Unified Government Does Not Absolve Hill of Oversight Role
Lord knows I have had my problems with the 108th Congress, the most visible being the lack of institutional integrity demonstrated in the House by the three-hour Medicare prescription drug vote and the unwillingness to investigate the serious and real possibility of bribery attempts on that vote. [IMGCAP(1)]
The former process showed contempt for all the norms of conduct in the House. The latter shows a breakdown in the integrity of the ethics process, where a commendable truce in the politicization of ethics charges has gone too far.
In both cases, the dynamic represents a sharp decline in any feeling of what scholars used to call “institutional patriotism,” the ardent belief that the independent role and function of one’s institution transcended individual ideological or partisan interests. Twenty years ago, you could find tons of Members in both houses who cared about their own institution. Now, care about or identification with the institution is a waning quality. Most sadly, that is true for leaders as much as followers, and especially for those in the majority.
One good indicator of the deeper institutional failure that results from its disappearance is the near-absence of serious and sustained oversight in this Congress — oversight of problems and failures in the executive branch, from Cabinet departments to regulatory commissions. Even when there is committee oversight in these areas, there is no will on the part of the majority leadership to use the findings to promote reform or change — especially if the findings are critical of the administration.
Homeland security and intelligence are two prime examples. The first is the failure to ride herd adequately over the most massive reorganization in history that resulted in the creation of the Department of Homeland Security. The second is the refusal by the House and Senate to take seriously the work done by the Intelligence committees on the failures of our intelligence establishment (and the concurrent failure of other intelligence services in Britain, Israel and elsewhere) to get it right on weapons of mass destruction in Iraq.
Let’s start with homeland security. To any student of organizational behavior, governmental or otherwise, and especially to students of mergers and reorganizations, it comes as no shock that since its inception, the Department of Homeland Security has been beset by a series of management problems, a lack of consistent focus, and a failure to sort out the various responsibilities, old and new, of all the component parts of the new department.
The department has had a near-revolving door in its top management team, major problems integrating agencies, and less-than-stellar success creating an integrated and functional information management system for the department, much less coordinating its computers with others in places like the FBI.
There is no higher calling for Congress than protecting the homeland. Nobody else can ride herd over the new department, making sure that when mad cow disease looms or the president proposes a massive immigration amnesty (I’ll call it what the president won’t) that affects 8 million illegal immigrants, that the Animal and Plant Inspection Service and the Immigration and Naturalization Service, both now part of the new department and tasked with their new priority of homeland security, can concurrently handle the responsibilities in the old areas for which they still have the burden.
The House, to be fair, did create a committee on homeland security and put two solid lawmakers, Chairman Christopher Cox (R-Calif.) and ranking member Jim Turner (D-Texas), in charge. But the Speaker made sure that the committee has no real jurisdictional authority and loaded it with the chairmen of other panels that do have the jurisdiction to make sure that it didn’t do mischief that would encroach on their turf. Knowing its relative powerlessness, top officials at DHS have treated the committee with indifference or contempt, or a combination thereof. As for the Senate, it didn’t even bother to create a committee to deal with this crucial subject.

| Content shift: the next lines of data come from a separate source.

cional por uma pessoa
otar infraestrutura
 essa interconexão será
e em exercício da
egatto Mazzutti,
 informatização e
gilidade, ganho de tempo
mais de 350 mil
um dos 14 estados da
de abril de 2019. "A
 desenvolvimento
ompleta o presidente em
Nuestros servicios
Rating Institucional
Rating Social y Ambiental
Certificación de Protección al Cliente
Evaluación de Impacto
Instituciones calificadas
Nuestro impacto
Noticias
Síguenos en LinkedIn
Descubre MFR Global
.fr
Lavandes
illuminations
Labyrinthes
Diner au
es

What about intelligence? Here the two Intelligence committees have actually done good work on the functions of the intelligence community, including a focus on the intelligence leading up to war in Iraq. The House committee has had particularly good working relationships across party lines — a rarity — and conscientious leadership from Chairman Porter Goss (R-Fla.) and ranking member Jane Harman (D-Calif.). The Senate’s road has been a bit rockier, but still fits firmly in the responsible category. The work done by Harman and Goss has focused on why everybody got it wrong on WMD in Iraq. Harman in particular, has led the way on the issue, focusing with probity not just on what went wrong but on how to reform the process. This is a highly charged subject, of course, but is absolutely critical to making sure we don’t get it wrong again.

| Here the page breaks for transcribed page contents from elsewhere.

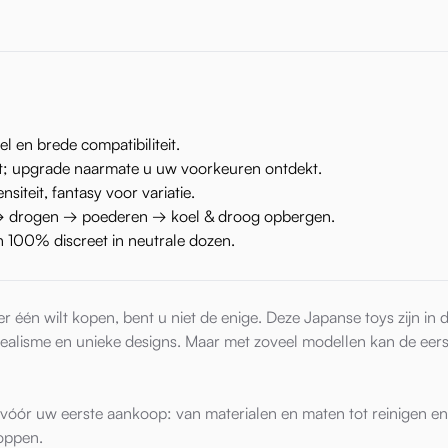
 en brede compatibiliteit.
; upgrade naarmate u uw voorkeuren ontdekt.
siteit, fantasy voor variatie.
→ drogen → poederen → koel & droog opbergen.
100% discreet in neutrale dozen.
 er één wilt kopen, bent u niet de enige. Deze Japanse toys zijn in 
realisme en unieke designs. Maar met zoveel modellen kan de eers
 vóór uw eerste aankoop: van materialen en maten tot reinigen en
oppen.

This ought to be a priority for the leaders in the House. It is not. They have joined in the efforts to curtail the work of the 9/11 Commission, also a model of bipartisan integrity, and have no interest in following up on the WMD failure, largely because it might be embarrassing to the White House.
Oversight is not and has never been a particularly glamorous or politically satisfying activity. But it is a linchpin of responsible governing. Unified party government never used to be a deterrent to tough and effective oversight, when lawmakers saw their own legislative role as transcending their partisan loyalty. No more.
Norman Ornstein is a resident scholar at the American Enterprise Institute.